Nunca soube bem como designar essa veia normalizadora e segura que todos querem, nem como caracterizar sequer essa necessidade insana de nos vermos sentados no sofá e ver uma merda qualquer na TV à espera que a vida passe.
Também nunca soube, até hoje, como chamar a essa massa que compõe a opinião pública, feita de ideias preconcebidas, frases fáceis e com vontade de apontar o dedo para logo esquecer, mal novo escândalo o chame à atenção.
Costumava chamar-lhe o país de merda. Hoje, sei que não é assim.
Sei agora que a isso chamarei: a bastardia humana.
São bastardos bronzeados e de cabelo armado. São bastardos entendidos em faladura especulativa, sem fundamento, sempre com base nos que outros disseram. São bastardos os que o dizem, os que o comentam, os que o ouvem e os que o transmitem.
É bastarda a mensagem, o emissor e o receptor.
Sou bastardo, mas tu que o lês também. Não sorrias, estou a falar mesmo de ti.

1.06.2012

um país de claques - maço-quê?

Tal como em anos anteriores, o início do ano é altura da maçonaria marcar a sua existência. Normalmente uma entrevista ao grão aventaleiro faz as honras da casa, mas este ano quiseram primar pela orginalidade: deixar cair na opinião pública a "novidade" de que os aventaleiros são uma claque multifacetada que rema para o seu lado (haverá alguém que se tenha surpreendido com isso!?).
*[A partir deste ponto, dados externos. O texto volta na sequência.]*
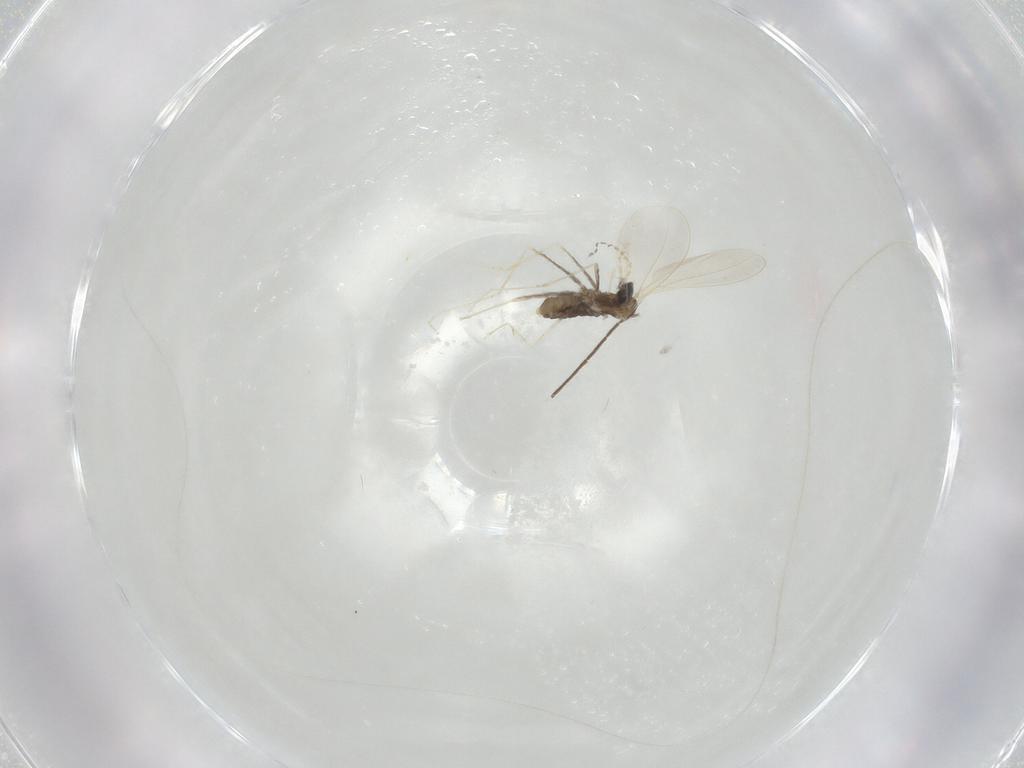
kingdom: Animalia
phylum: Arthropoda
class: Insecta
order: Diptera
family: Cecidomyiidae
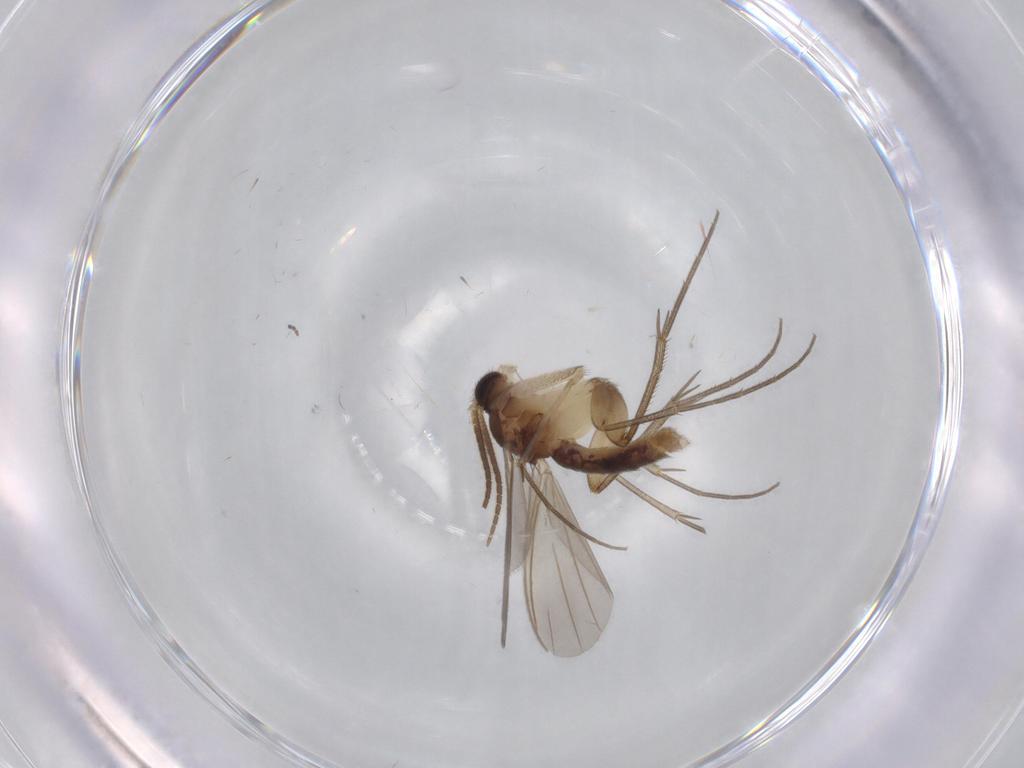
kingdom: Animalia
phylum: Arthropoda
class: Insecta
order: Diptera
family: Mycetophilidae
Depois do desaire Fernando Nobre, volta à carga agora em âmbito mais alargado, mas sempre com o mesmo pano de fundo: a assembleia da república, essa instituição em que claques ferrenhas e bem mandadas lançam impropérios doutrinados ao inimigo e em que a frase "muito bem" é primeira entrada do glossário deputóide.

Ainda que com menor frequência, faço parte da claque (sim, também faço parte delas) que passa os olhos na ARtv e que se delicia com os comentários infundados que lançam uns aos outros à espera que os media os transmitam em canal aberto.

Por entre declarações de voto que nada dizem e pedidos de defesa da honra que enterram ainda mais o difamado, é normal pensar que motivos aventaleiros, opus deiences, de cama-e-mesa ou de fruta madura tenham sido factores decisivos para as escolhas recairem sobre essa bela fauna que por lá polula.

Apesar disso, depois de marinar uns dias, lá voltaremos à normalidade entre crises e Cátias Vanessas, bem ao gosto da populaça.